**Brondocument**

_____

Het EESC pleit voor een strak geleide toeristische sector, om het toerisme milieuvriendelijker en inclusiever te maken. Het Comité wil erop wijzen dat het bedrijfsleven, de sociale partners en het maatschappelijk middenveld hierbij steun van onschatbare waarde kunnen verlenen.

5.4.3

Het EESC vindt dat de cruisesector een grotere rol moet krijgen, beter moet worden beheerd en deel moet gaan uitmaken van het toeristisch product, en is voorstander van meer aandacht voor maritiem toerisme d.m.v. nieuwe beleidsinitiatieven en de Europa 2020-doelstellingen, zulks in het kader van de pogingen van de Commissie om een geïntegreerde strategie voor kust- en maritiem toerisme te ontwikkelen.

5.4.4

Het EESC zou graag zien dat culturele en archeologische aspecten beter worden geïntegreerd in toeristische activiteiten. Het toerisme moet worden gediversifieerd en moet ook andere activiteiten omvatten, zoals conferenties, eco- en agrotoerisme, themaproducten en -reizen, alsook academische, zaken- en creatieve reizen. Het EESC is stellig van mening dat bij alle toeristische activiteiten moet worden uitgegaan van de beginselen van het „universeel ontwerp”.

_____

**Datasetfragmenten**

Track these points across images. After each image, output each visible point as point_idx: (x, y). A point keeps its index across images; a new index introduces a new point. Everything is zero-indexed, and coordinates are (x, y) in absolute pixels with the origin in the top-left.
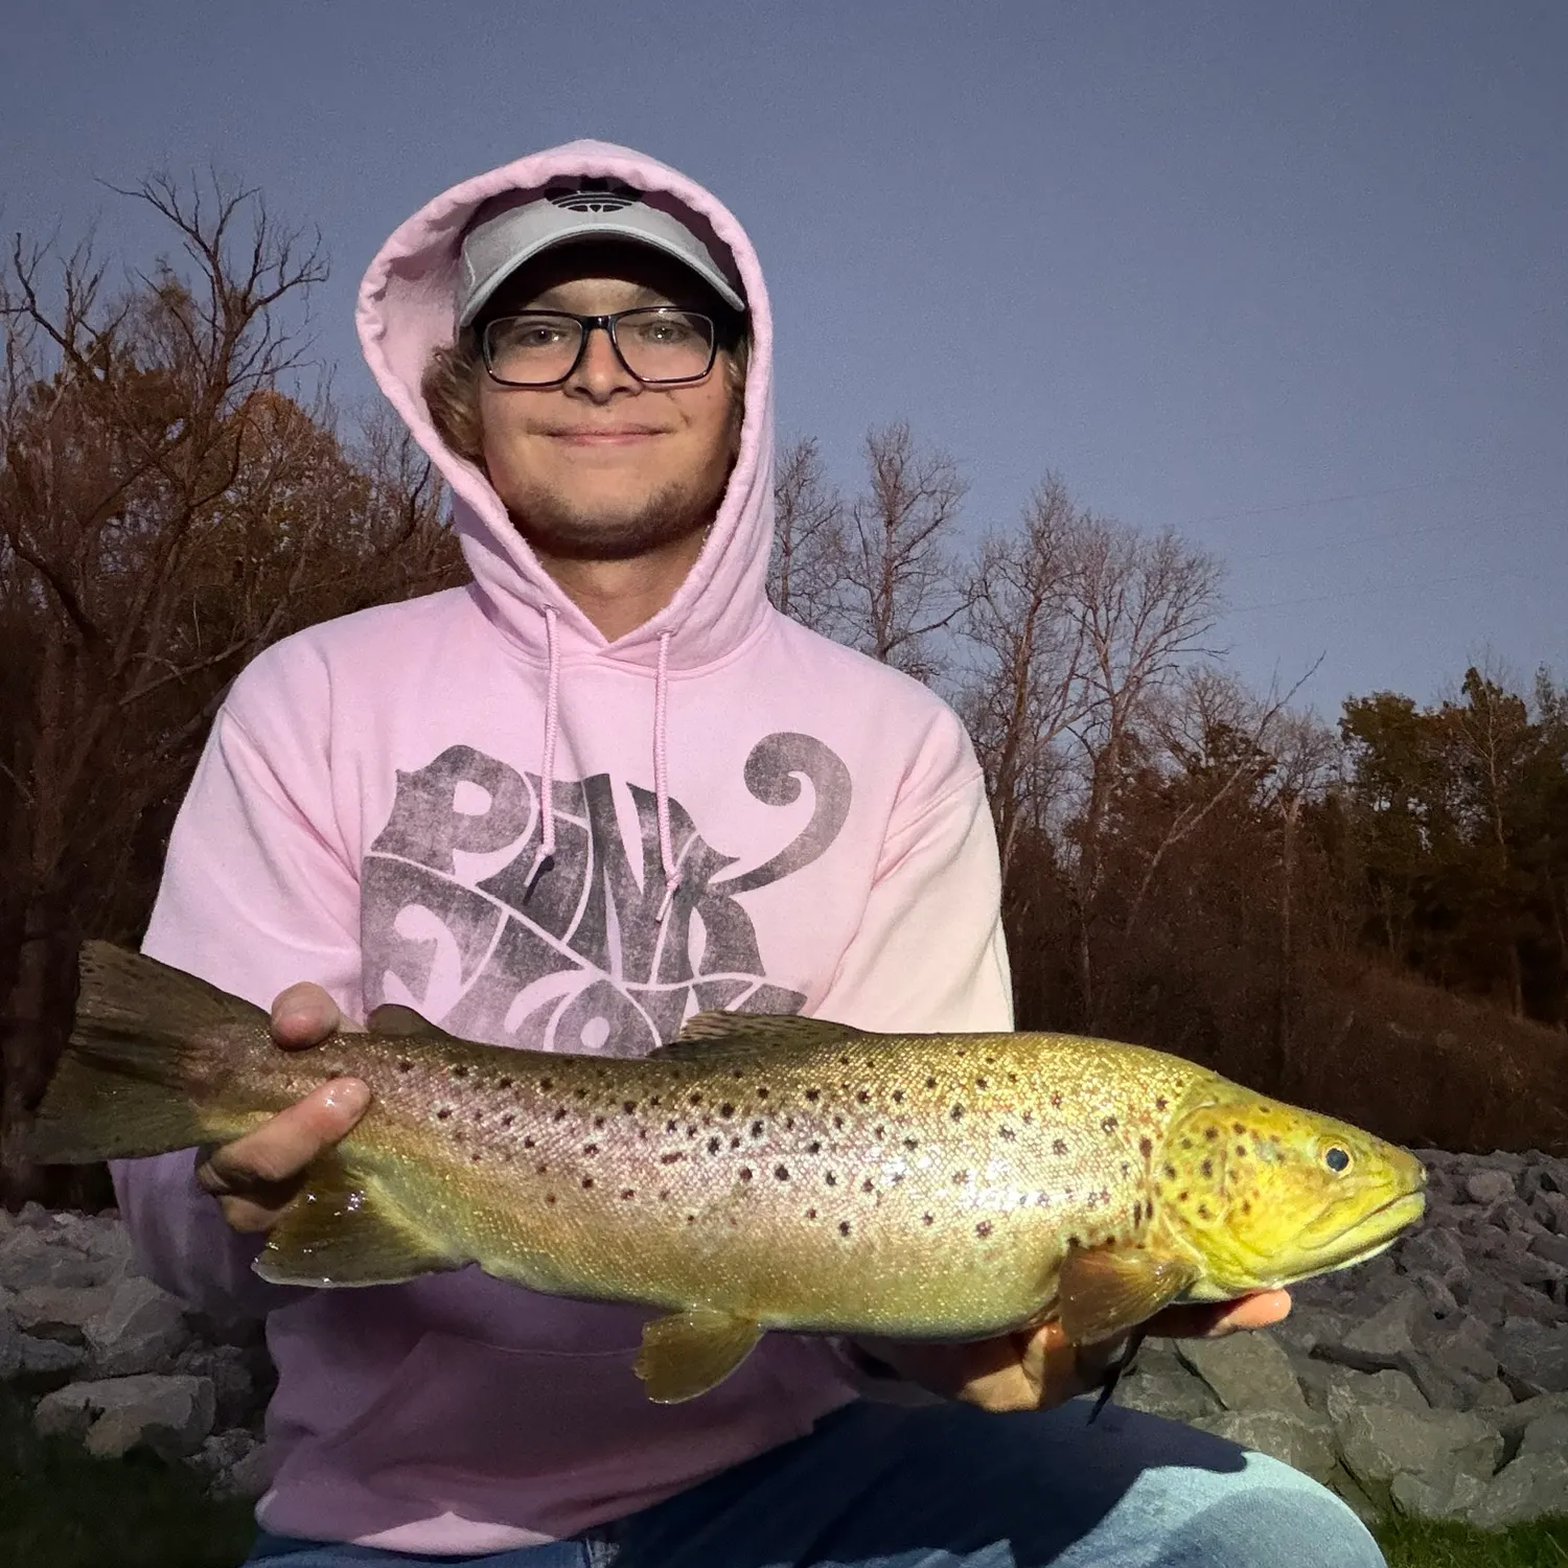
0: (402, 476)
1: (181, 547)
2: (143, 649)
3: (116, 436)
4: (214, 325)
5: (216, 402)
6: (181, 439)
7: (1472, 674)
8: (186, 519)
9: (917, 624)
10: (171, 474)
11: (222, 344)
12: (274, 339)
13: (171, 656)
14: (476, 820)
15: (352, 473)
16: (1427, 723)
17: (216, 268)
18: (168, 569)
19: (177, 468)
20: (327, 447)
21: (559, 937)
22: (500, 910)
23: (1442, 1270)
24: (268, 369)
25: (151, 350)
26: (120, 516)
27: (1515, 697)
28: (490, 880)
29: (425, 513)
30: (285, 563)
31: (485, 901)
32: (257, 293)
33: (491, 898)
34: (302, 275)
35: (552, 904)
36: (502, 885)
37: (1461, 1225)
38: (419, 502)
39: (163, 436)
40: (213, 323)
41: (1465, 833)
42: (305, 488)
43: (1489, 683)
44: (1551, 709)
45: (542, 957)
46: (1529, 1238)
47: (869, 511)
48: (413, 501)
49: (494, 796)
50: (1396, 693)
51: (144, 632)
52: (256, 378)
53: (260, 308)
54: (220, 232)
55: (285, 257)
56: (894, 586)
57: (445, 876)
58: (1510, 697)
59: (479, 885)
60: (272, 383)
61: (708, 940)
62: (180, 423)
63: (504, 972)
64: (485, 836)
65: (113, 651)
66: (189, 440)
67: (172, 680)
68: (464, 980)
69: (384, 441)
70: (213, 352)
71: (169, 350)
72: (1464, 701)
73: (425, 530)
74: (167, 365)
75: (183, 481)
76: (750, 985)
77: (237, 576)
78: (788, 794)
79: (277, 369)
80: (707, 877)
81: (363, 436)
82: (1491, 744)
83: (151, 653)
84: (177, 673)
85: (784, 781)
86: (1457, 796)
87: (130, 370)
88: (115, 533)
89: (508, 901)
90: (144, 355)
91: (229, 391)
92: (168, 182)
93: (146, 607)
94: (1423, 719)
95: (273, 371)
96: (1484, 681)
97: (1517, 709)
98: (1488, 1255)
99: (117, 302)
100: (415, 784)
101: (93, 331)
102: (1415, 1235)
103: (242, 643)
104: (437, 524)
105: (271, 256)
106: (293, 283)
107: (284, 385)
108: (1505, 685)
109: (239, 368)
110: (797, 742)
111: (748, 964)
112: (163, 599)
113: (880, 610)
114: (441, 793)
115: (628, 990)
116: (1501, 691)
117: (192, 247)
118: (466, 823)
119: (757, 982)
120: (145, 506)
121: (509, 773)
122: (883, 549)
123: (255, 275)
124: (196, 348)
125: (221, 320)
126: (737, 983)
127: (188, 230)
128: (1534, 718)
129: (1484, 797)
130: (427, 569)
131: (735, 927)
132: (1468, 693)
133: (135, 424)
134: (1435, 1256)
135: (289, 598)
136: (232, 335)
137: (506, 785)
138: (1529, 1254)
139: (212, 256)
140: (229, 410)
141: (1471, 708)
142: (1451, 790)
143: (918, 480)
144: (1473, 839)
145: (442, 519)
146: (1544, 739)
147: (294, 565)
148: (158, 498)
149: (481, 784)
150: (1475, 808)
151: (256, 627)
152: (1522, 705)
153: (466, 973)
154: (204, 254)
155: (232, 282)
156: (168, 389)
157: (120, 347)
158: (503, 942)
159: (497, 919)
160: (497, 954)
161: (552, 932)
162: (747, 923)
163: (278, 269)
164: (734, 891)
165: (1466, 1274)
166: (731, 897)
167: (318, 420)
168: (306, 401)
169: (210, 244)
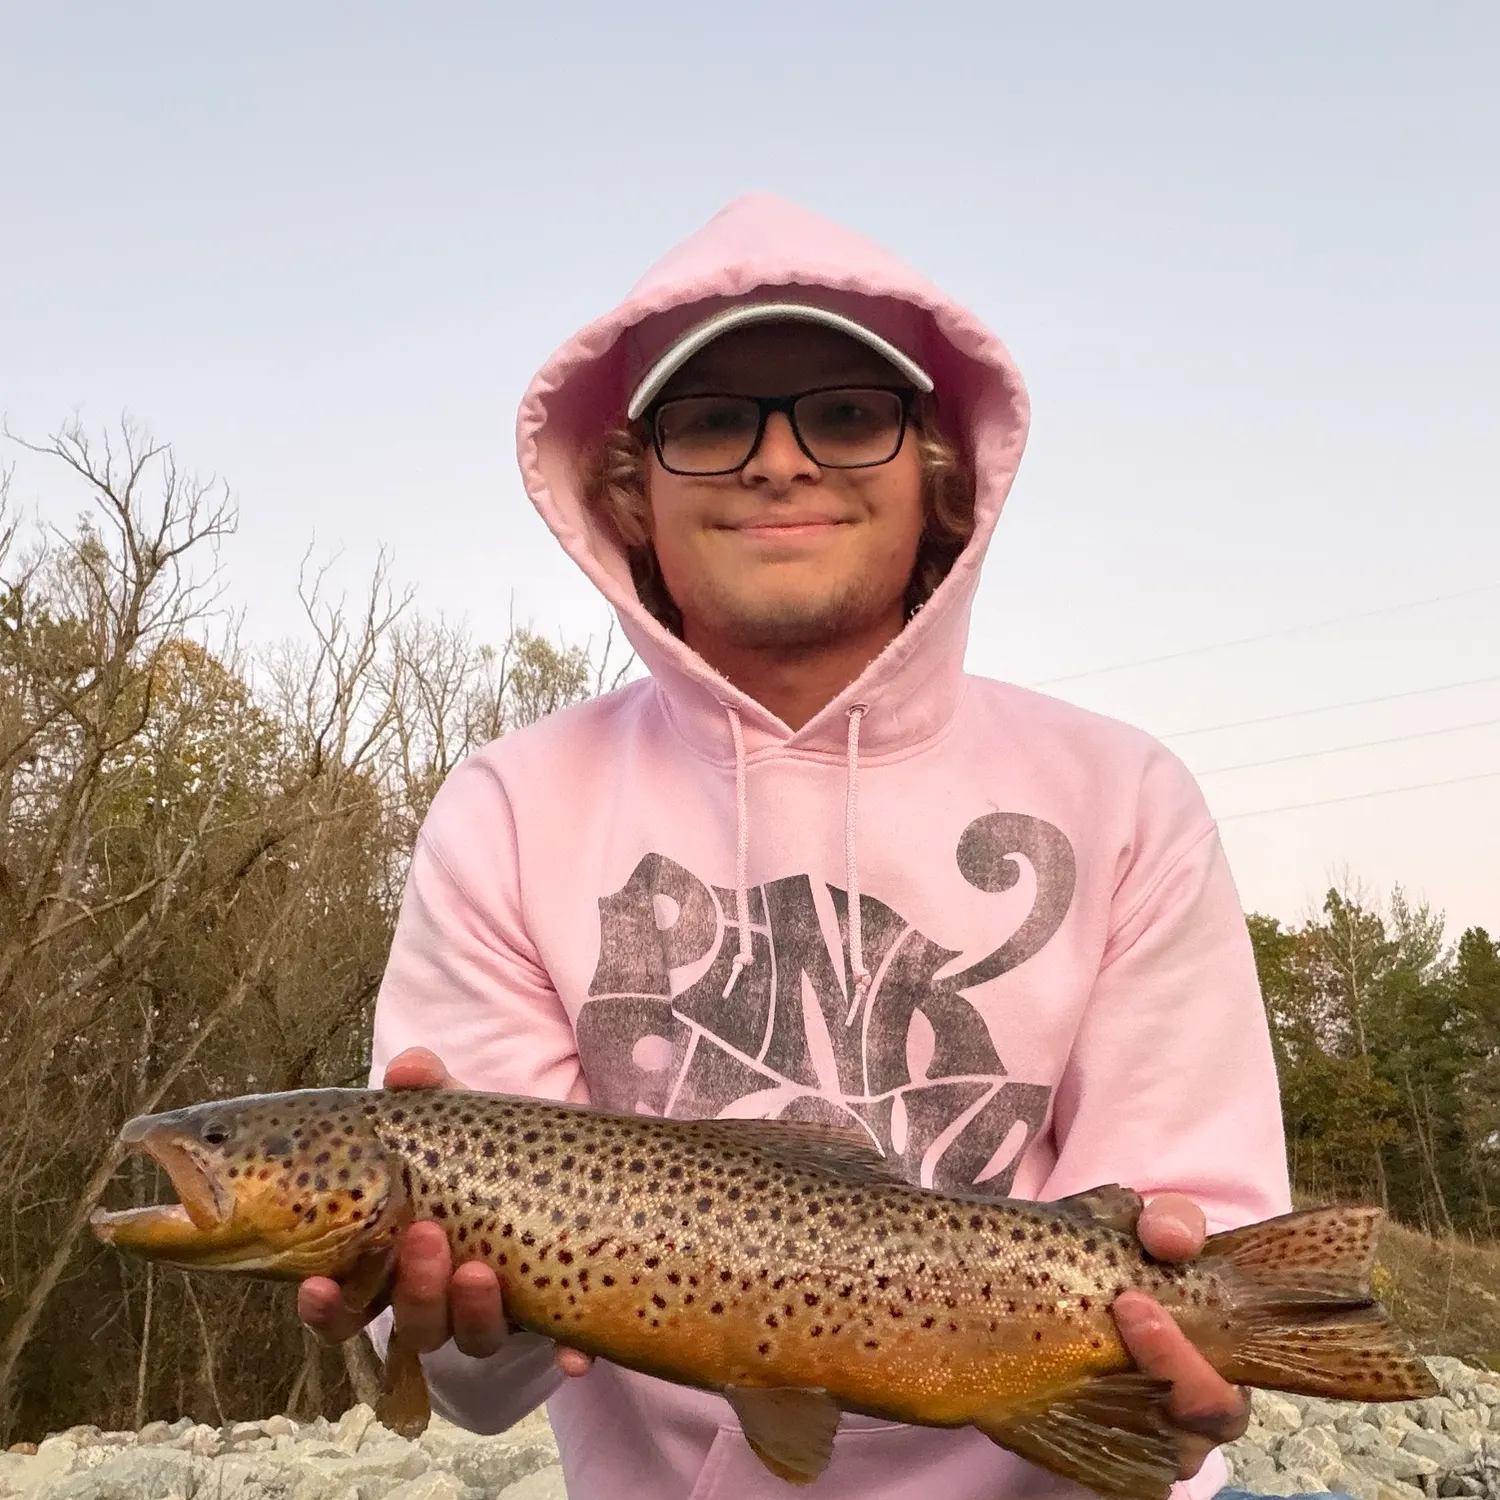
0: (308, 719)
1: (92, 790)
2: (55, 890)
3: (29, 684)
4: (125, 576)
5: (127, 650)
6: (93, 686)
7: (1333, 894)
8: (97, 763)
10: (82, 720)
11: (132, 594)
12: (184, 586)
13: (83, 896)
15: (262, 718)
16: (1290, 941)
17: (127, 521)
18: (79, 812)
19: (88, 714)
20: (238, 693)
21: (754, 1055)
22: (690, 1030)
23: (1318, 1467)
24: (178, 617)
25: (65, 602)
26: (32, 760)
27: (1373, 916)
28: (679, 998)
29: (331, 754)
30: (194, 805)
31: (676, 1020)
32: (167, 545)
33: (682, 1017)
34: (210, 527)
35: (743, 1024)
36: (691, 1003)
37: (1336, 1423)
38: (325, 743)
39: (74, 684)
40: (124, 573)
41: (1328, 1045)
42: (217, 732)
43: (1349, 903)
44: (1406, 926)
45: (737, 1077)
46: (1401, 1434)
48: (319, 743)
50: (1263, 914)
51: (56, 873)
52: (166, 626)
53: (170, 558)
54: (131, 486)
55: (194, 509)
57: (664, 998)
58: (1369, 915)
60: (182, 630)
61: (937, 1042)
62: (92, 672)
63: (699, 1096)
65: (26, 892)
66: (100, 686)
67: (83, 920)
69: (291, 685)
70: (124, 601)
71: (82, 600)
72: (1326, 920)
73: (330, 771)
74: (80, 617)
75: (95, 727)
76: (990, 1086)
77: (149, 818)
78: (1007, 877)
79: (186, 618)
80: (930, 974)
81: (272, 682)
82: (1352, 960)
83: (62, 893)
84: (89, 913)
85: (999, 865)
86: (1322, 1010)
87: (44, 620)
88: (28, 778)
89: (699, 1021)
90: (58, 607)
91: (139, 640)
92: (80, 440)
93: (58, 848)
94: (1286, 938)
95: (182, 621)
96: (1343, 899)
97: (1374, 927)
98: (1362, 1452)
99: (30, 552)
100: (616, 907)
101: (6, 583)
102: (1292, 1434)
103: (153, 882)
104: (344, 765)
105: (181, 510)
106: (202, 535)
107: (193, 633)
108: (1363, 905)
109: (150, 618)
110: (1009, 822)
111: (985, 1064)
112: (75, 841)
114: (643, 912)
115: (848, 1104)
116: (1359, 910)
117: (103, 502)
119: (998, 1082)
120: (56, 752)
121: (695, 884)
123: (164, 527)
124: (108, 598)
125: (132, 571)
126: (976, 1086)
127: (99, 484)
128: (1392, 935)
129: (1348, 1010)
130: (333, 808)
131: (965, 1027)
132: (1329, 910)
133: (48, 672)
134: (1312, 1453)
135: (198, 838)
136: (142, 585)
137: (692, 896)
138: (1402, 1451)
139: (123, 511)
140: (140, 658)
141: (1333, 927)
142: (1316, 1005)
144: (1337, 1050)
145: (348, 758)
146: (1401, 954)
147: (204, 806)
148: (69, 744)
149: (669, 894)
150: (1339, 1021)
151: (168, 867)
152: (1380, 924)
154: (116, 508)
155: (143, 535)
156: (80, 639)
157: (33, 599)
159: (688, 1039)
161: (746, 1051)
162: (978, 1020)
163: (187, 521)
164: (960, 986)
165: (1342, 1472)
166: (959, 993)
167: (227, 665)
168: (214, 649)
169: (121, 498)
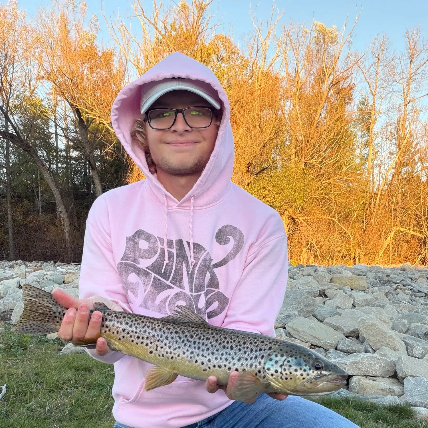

_____

**Opdrachten**
1. Van welke beginselen moet volgens het brondocument bij alle toeristische activiteiten worden uitgegaan?
2. Noem elke regel uit de vermeldingen waarin het woord "point" staat. Hoofdletters en kleine letters tellen mee.

**Antwoorden**
1. Van de beginselen van het „universeel ontwerp”.

2.
Track these points across images. After each image, output each visible point as point_idx: (x, y). A point keeps its index across images; a new index introduces a new point. Everything is zero-indexed, and coordinates are (x, y) in absolute pixels with the origin in the top-left.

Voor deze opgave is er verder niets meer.